Ce qui frappe, ce n’est pas seulement le montant. C’est le casting. Le fondateur Liang Wenfeng a signé le plus gros chèque de sa poche : près de 20 milliards de yuans, environ 3 milliards de dollars. Tencent aurait suivi avec quelque 10 milliards de yuans, le géant des batteries CATL avec 5 milliards. Et surtout, le fonds national d’investissement dans l’IA, bras financier de Pékin dans sa bataille technologique, s’est invité à la table.
Autant dire que DeepSeek n’est plus une simple aventure entrepreneuriale. C’est devenu un dossier d’État. Quand une startup rassemble à son capital un fondateur milliardaire, le premier groupe internet du pays, un champion industriel et le portefeuille du régime, on ne parle plus d’un pari technologique : on parle d’une pièce sur l’échiquier géopolitique.
Pékin garde une main sur le volant
Le montage financier vaut le détour, car il raconte beaucoup sur la manière dont la Chine gère ses champions. Les capitaux privés ne sont pas entrés directement au capital. Ils transitent par une société en commandite pilotée par Liang Wenfeng, sans droits de vote, avec un blocage des parts pendant cinq ans. Seul le fonds d’État a obtenu une participation directe.
La mécanique est habile. Le fondateur conserve les mains libres pour piloter la stratégie, les investisseurs privés mettent au pot sans peser sur les décisions, et Pékin, lui, s’assure une place à l’intérieur du cockpit. On tolère l’agilité entrepreneuriale, mais on veille au grain. Ce schéma, familier de qui observe le capitalisme chinois, rappelle à quel point la frontière entre initiative privée et intérêt national reste poreuse de l’autre côté de la Grande Muraille.
Pour les lecteurs qui suivent le dossier de l’IA à distance, ce point mérite qu’on s’y arrête. Investir dans une entreprise dont l’actionnariat inclut un fonds souverain et dont les parts sont verrouillées cinq ans n’a rien à voir avec un placement classique dans une valeur technologique cotée. La gouvernance, les règles de sortie, l’exposition au risque politique : tout diffère. C’est un terrain où la prudence n’est pas un vain mot.

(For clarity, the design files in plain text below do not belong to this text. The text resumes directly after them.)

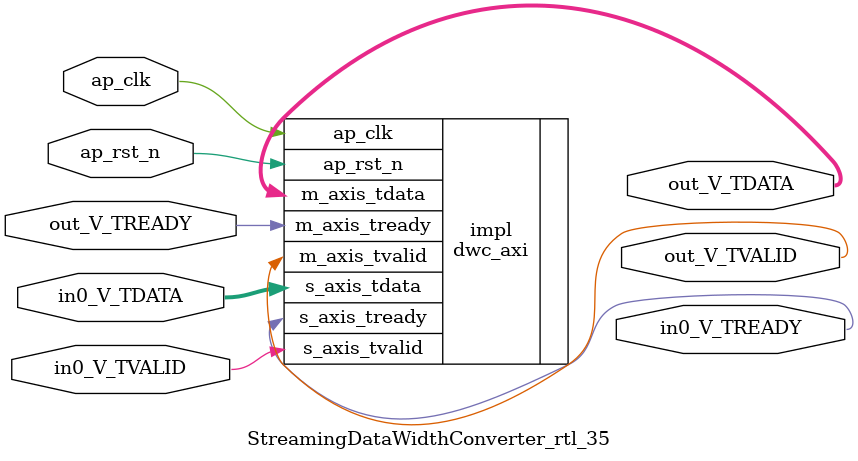
<source format=v>
/******************************************************************************
 * Copyright (C) 2023, Advanced Micro Devices, Inc.
 * All rights reserved.
 *
 * Redistribution and use in source and binary forms, with or without
 * modification, are permitted provided that the following conditions are met:
 *
 *  1. Redistributions of source code must retain the above copyright notice,
 *     this list of conditions and the following disclaimer.
 *
 *  2. Redistributions in binary form must reproduce the above copyright
 *     notice, this list of conditions and the following disclaimer in the
 *     documentation and/or other materials provided with the distribution.
 *
 *  3. Neither the name of the copyright holder nor the names of its
 *     contributors may be used to endorse or promote products derived from
 *     this software without specific prior written permission.
 *
 * THIS SOFTWARE IS PROVIDED BY THE COPYRIGHT HOLDERS AND CONTRIBUTORS "AS IS"
 * AND ANY EXPRESS OR IMPLIED WARRANTIES, INCLUDING, BUT NOT LIMITED TO,
 * THE IMPLIED WARRANTIES OF MERCHANTABILITY AND FITNESS FOR A PARTICULAR
 * PURPOSE ARE DISCLAIMED. IN NO EVENT SHALL THE COPYRIGHT HOLDER OR
 * CONTRIBUTORS BE LIABLE FOR ANY DIRECT, INDIRECT, INCIDENTAL, SPECIAL,
 * EXEMPLARY, OR CONSEQUENTIAL DAMAGES (INCLUDING, BUT NOT LIMITED TO,
 * PROCUREMENT OF SUBSTITUTE GOODS OR SERVICES; LOSS OF USE, DATA, OR PROFITS;
 * OR BUSINESS INTERRUPTION). HOWEVER CAUSED AND ON ANY THEORY OF LIABILITY,
 * WHETHER IN CONTRACT, STRICT LIABILITY, OR TORT (INCLUDING NEGLIGENCE OR
 * OTHERWISE) ARISING IN ANY WAY OUT OF THE USE OF THIS SOFTWARE, EVEN IF
 * ADVISED OF THE POSSIBILITY OF SUCH DAMAGE.
 *****************************************************************************/

module StreamingDataWidthConverter_rtl_35 #(
	parameter  IBITS = 5,
	parameter  OBITS = 320,

	parameter  AXI_IBITS = (IBITS+7)/8 * 8,
	parameter  AXI_OBITS = (OBITS+7)/8 * 8
)(
	//- Global Control ------------------
	(* X_INTERFACE_INFO = "xilinx.com:signal:clock:1.0 ap_clk CLK" *)
	(* X_INTERFACE_PARAMETER = "ASSOCIATED_BUSIF in0_V:out_V, ASSOCIATED_RESET ap_rst_n" *)
	input	ap_clk,
	(* X_INTERFACE_PARAMETER = "POLARITY ACTIVE_LOW" *)
	input	ap_rst_n,

	//- AXI Stream - Input --------------
	output	in0_V_TREADY,
	input	in0_V_TVALID,
	input	[AXI_IBITS-1:0]  in0_V_TDATA,

	//- AXI Stream - Output -------------
	input	out_V_TREADY,
	output	out_V_TVALID,
	output	[AXI_OBITS-1:0]  out_V_TDATA
);

	dwc_axi #(
		.IBITS(IBITS),
		.OBITS(OBITS)
	) impl (
		.ap_clk(ap_clk),
		.ap_rst_n(ap_rst_n),
		.s_axis_tready(in0_V_TREADY),
		.s_axis_tvalid(in0_V_TVALID),
		.s_axis_tdata(in0_V_TDATA),
		.m_axis_tready(out_V_TREADY),
		.m_axis_tvalid(out_V_TVALID),
		.m_axis_tdata(out_V_TDATA)
	);

endmodule

</source>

Des puces, des serveurs et des cerveaux à financer
Reste la question qui fâche : pourquoi lever à nouveau si vite ? La réponse tient en un mot. La puissance de calcul. DeepSeek s’est fait connaître au début de l’année en montrant qu’il pouvait entraîner des modèles performants à moindre coût, bousculant l’idée selon laquelle il fallait engloutir des dizaines de milliards pour rivaliser avec les Américains. Mais la sobriété a ses limites quand on veut jouer dans la cour des grands sur la durée.
Les fonds convoités doivent financer un chantier titanesque : une puce d’inférence maison, des data centers géants installés en Mongolie-Intérieure et un doublement des effectifs. Autrement dit, DeepSeek veut internaliser toute sa chaîne, du silicium au serveur, dans un contexte où l’accès aux puces les plus avancées reste bridé par les restrictions américaines. Fabriquer sa propre puce n’est pas un caprice : c’est une police d’assurance contre un embargo qui pourrait se durcir à tout moment.

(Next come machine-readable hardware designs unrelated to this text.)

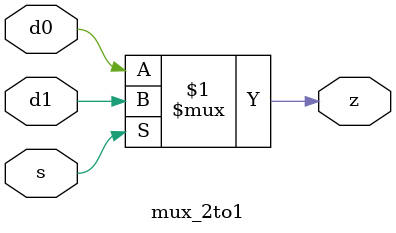
<source format=v>
`timescale 1ns / 1ps


module mux_2to1(s, d0, d1, z);

input s, d0, d1;            // deklarimi i inputave
output z;                   // deklarimi i 'z' si output

assign z = s ? d1 : d0;     // dalja
endmodule

</source>
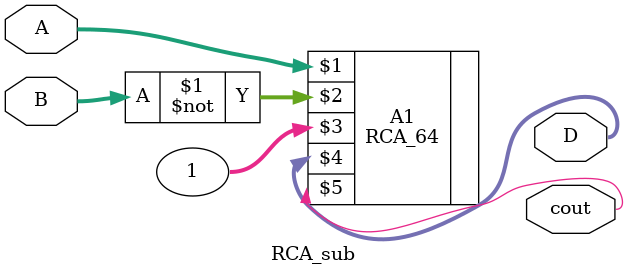
<source format=v>
`timescale 1ns / 1ps


module RCA_sub(input[63:0] A, input[63:0] B, 
                    output[63:0] D, output cout);
    
    RCA_64 A1(A, ~B, 1, D, cout);
    
endmodule

</source>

Et pourtant, malgré ces sommes vertigineuses, l’écart avec les leaders reste béant. Anthropic est valorisée autour de 965 milliards de dollars, OpenAI environ 852 milliards. Face à ces mastodontes, les 71 milliards visés par DeepSeek font presque figure de challenger modeste. La comparaison remet les pendules à l’heure : la Chine a beau frapper fort, elle court toujours derrière la Silicon Valley en matière de valorisation.

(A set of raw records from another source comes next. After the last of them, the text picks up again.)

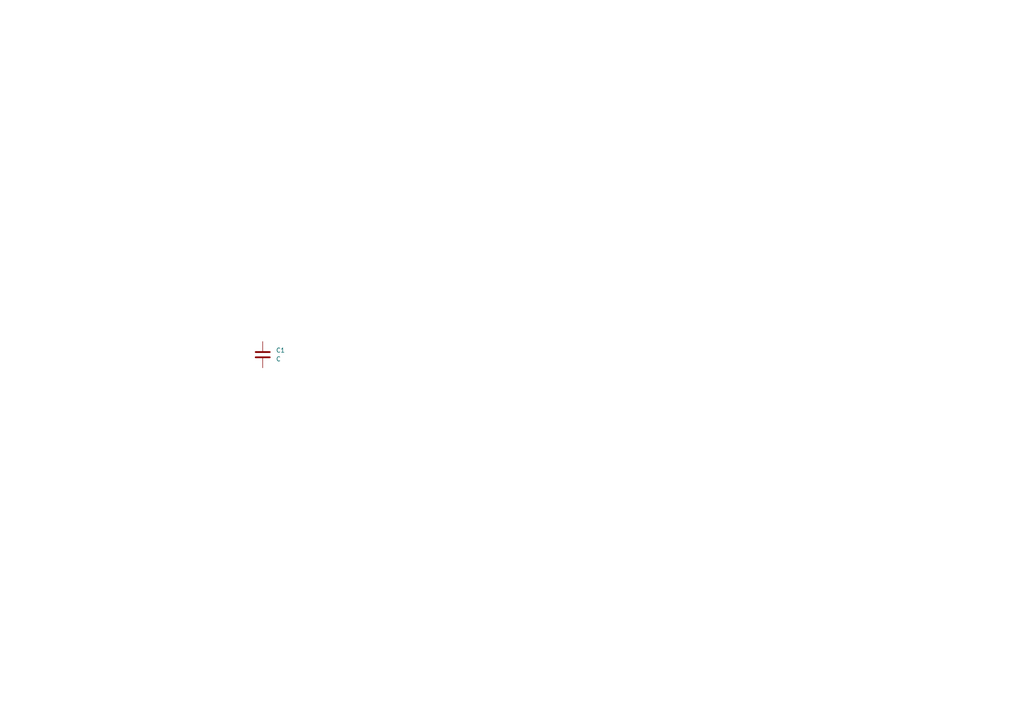
<source format=kicad_sch>
(kicad_sch
	(version 20250114)
	(generator "eeschema")
	(generator_version "9.0")
	(uuid "4ec46df3-f519-4e2d-82b5-1539885aaf67")
	(paper "A4")
	
	(symbol
		(lib_id "Device:C")
		(at 76.2 102.87 0)
		(unit 1)
		(exclude_from_sim no)
		(in_bom yes)
		(on_board yes)
		(dnp no)
		(fields_autoplaced yes)
		(uuid "7668346c-0529-49df-9269-e7a0bdea8aed")
		(property "Reference" "C1"
			(at 80.01 101.5999 0)
			(effects
				(font
					(size 1.27 1.27)
				)
				(justify left)
			)
		)
		(property "Value" "C"
			(at 80.01 104.1399 0)
			(effects
				(font
					(size 1.27 1.27)
				)
				(justify left)
			)
		)
		(property "Footprint" "Capacitor_SMD:C_1812_4532Metric_Pad1.57x3.40mm_HandSolder"
			(at 77.1652 106.68 0)
			(effects
				(font
					(size 1.27 1.27)
				)
				(hide yes)
			)
		)
		(property "Datasheet" "https://jlcpcb.com/partdetail/724203-FV43N102J302EGG/C692320"
			(at 76.2 102.87 0)
			(effects
				(font
					(size 1.27 1.27)
				)
				(hide yes)
			)
		)
		(property "Description" "Unpolarized capacitor"
			(at 76.2 102.87 0)
			(effects
				(font
					(size 1.27 1.27)
				)
				(hide yes)
			)
		)
		(pin "1"
			(uuid "d5a05dee-c73d-420b-a04d-424576224606")
		)
		(pin "2"
			(uuid "f8dee570-7e03-4fce-9bbc-ac0175317a75")
		)
		(instances
			(project ""
				(path "/4a5fd309-93bb-45a7-b002-8896dc6a52a3/84e3edcc-5c87-4329-a259-f21375c49e71"
					(reference "C1")
					(unit 1)
				)
			)
		)
	)
	(sheet_instances
		(path "/"
			(page "1")
		)
	)
	(embedded_fonts no)
)

</source>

Cette course effrénée aux capitaux pose une question de fond. Combien de temps les investisseurs, publics comme privés, accepteront-ils de nourrir une machine qui consomme des milliards avant d’avoir prouvé sa rentabilité ? L’histoire des bulles technologiques est jalonnée de champions surfinancés qui n’ont jamais transformé l’essai. DeepSeek n’échappera pas à ce jugement-là. Pour l’instant, l’appétit ne faiblit pas. Mais dans l’IA comme ailleurs, ceux qui lèvent le plus vite ne sont pas toujours ceux qui tiennent le plus longtemps.